Japji Sahib is the first composition of Guru Nanak, and is considered the comprehensive essence of Sikhism.[1]

Verse 30 states that God watches all, but none can see Him. God is the primal one, the pure light, without beginning, without end, the never changing constant, states Hymn 31.[14]

Let me share the Quranic verses equivalent of verse 30 and Hymn 31.

“Eyes cannot reach Him but He reaches the eyes. And He is the Incomprehensible, the All-Aware.” (Al Quran 6:103/104)

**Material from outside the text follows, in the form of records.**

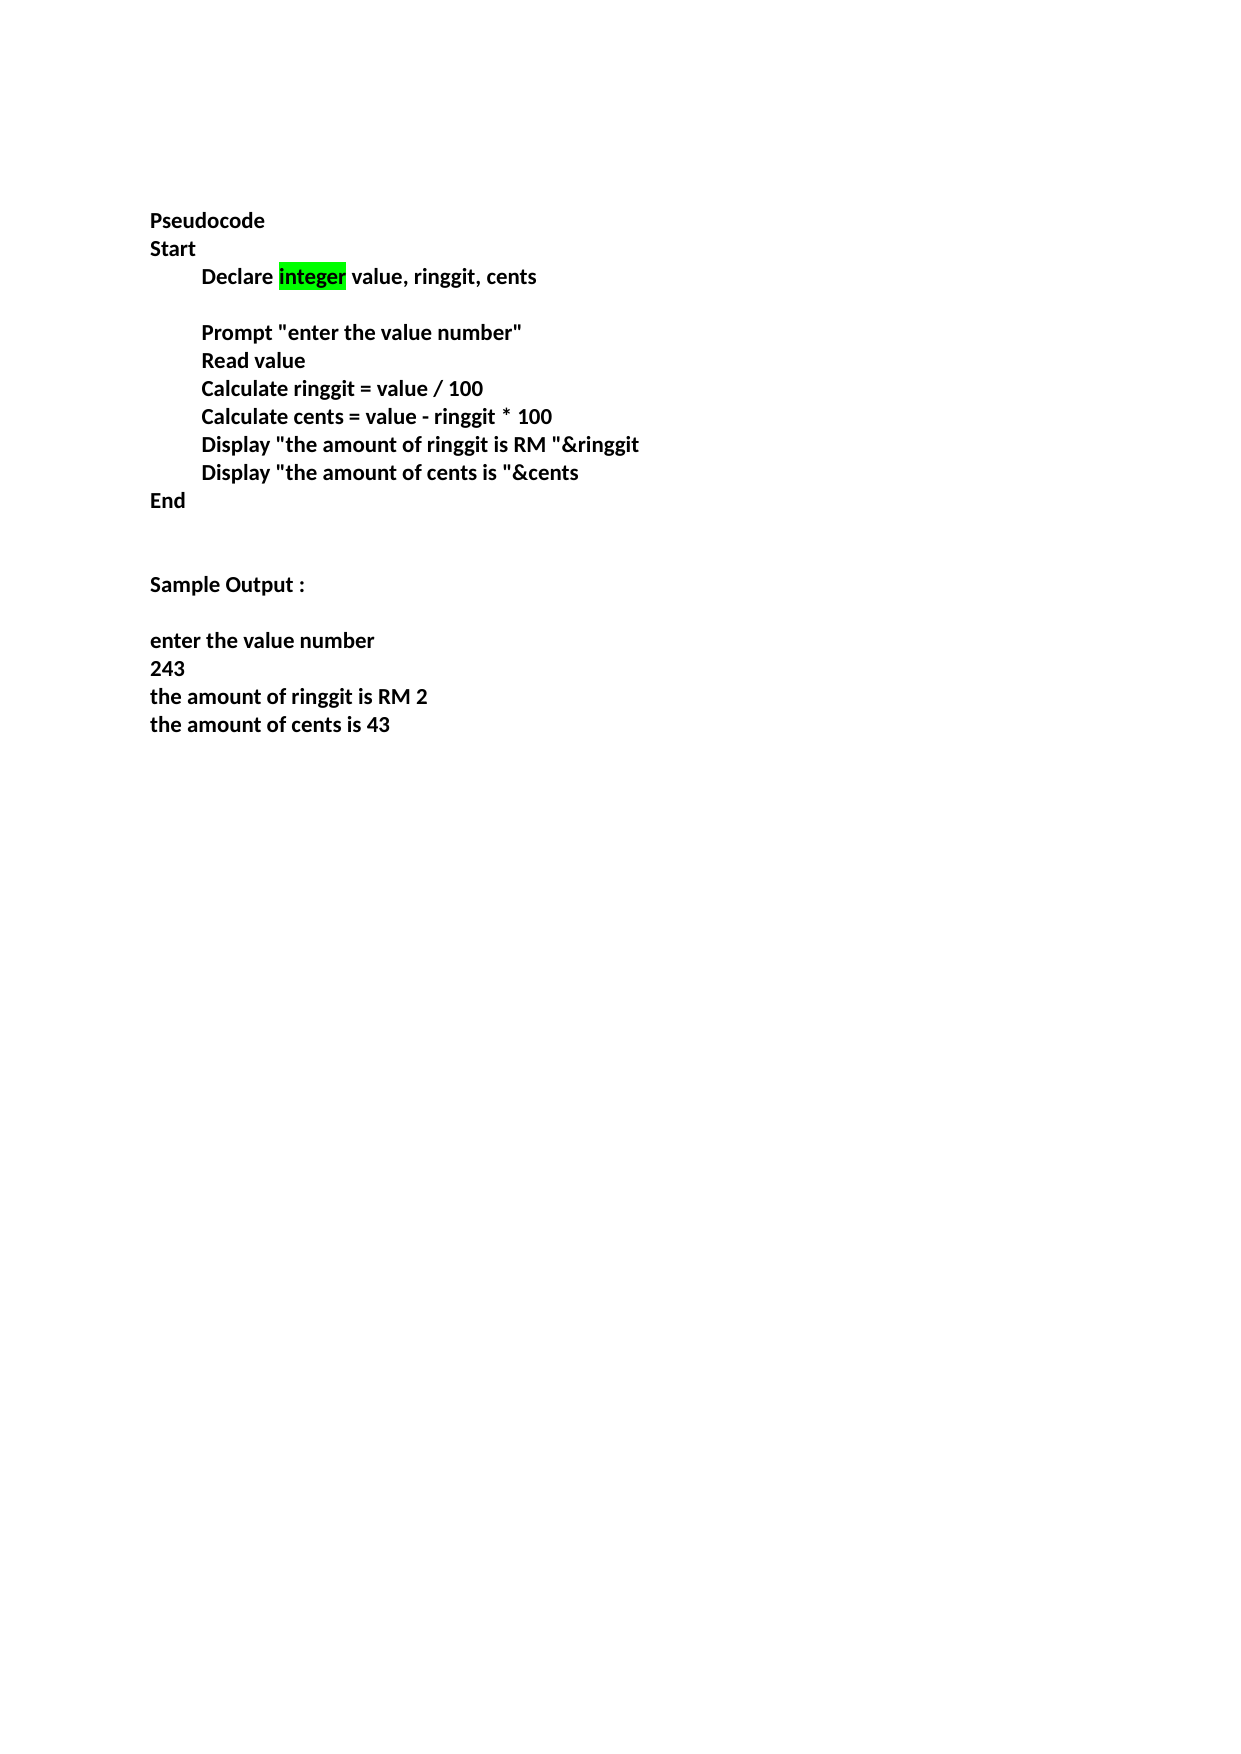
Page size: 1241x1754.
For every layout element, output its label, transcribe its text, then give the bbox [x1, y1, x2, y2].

text Sample Output : [150, 570, 1090, 598]
text Display "the amount of cents is "&cents [150, 458, 1090, 486]
text the amount of cents is 43 [150, 710, 1090, 738]
text Read value [150, 346, 1090, 374]
text Display "the amount of ringgit is RM "&ringgit [150, 430, 1090, 458]
text Start [150, 234, 1090, 262]
text Calculate cents = value - ringgit * 100 [150, 402, 1090, 430]
text Pseudocode [150, 206, 1090, 234]
text End [150, 486, 1090, 514]
text the amount of ringgit is RM 2 [150, 682, 1090, 710]
text Calculate ringgit = value / 100 [150, 374, 1090, 402]
text Declare integer value, ringgit, cents [346, 262, 1090, 290]
text enter the value number [150, 626, 1090, 654]
text Declare integer value, ringgit, cents [150, 262, 279, 290]
text Prompt "enter the value number" [150, 318, 1090, 346]
text 243 [150, 654, 1090, 682]
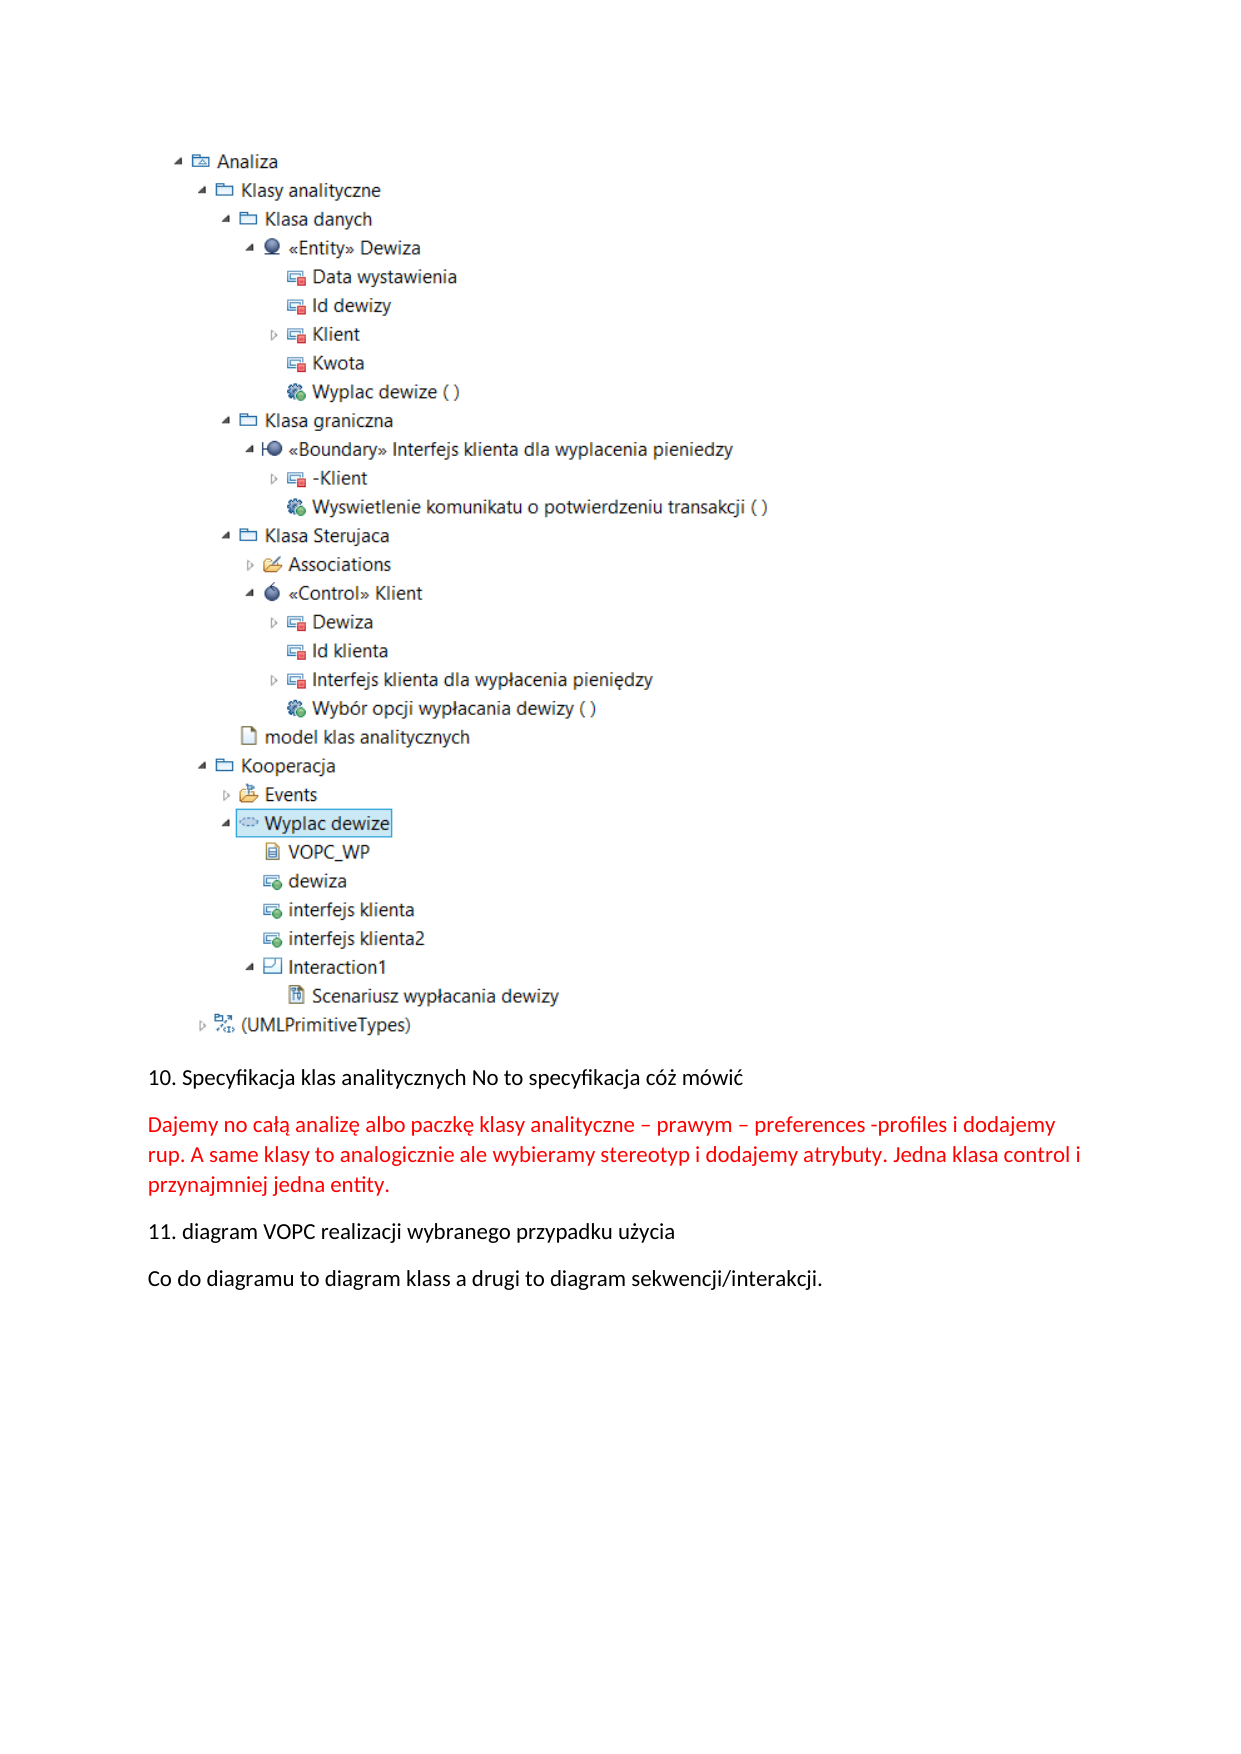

“He is the First and the Last, and the Manifest and the Hidden, and He knows all things full well.” (Al Quran 57:3/4)

4 replies

  1. Just this morning I was watching the following clip on YouTube:

    It’s worth watching and thinking about.

  2. Many Muslim quotes are also to be found in the Bible, which was much earlier than the Koran. Which indicates the Muslim origins. Similar would be the case with other religions. Fundamentally, the beliefs and teachings of all religions are much the same, practices may be varied. Sikhism has much to commend it, so far as I am concerned. Although as with other religions, too many have strayed from the original path and created their own versions, that is, each Guru introduced something new. But I would not like to suggest that I know too much about Sikhism.

  3. As an Ahmadi Muslim my admiration of Hazrat Baba Guru Nanak Ji gained new heights when I first read the writings of our founder Hazrat Mirza Ghulam on the subliminal personality of the great Sikh.
    Expressing his admiration in a long Urdu poet, the founder wrote on CHOLAH BABA GURU NANAK (The sacred robe of the great Sikh saint which he said has several significant verses of the Holy Quran on it).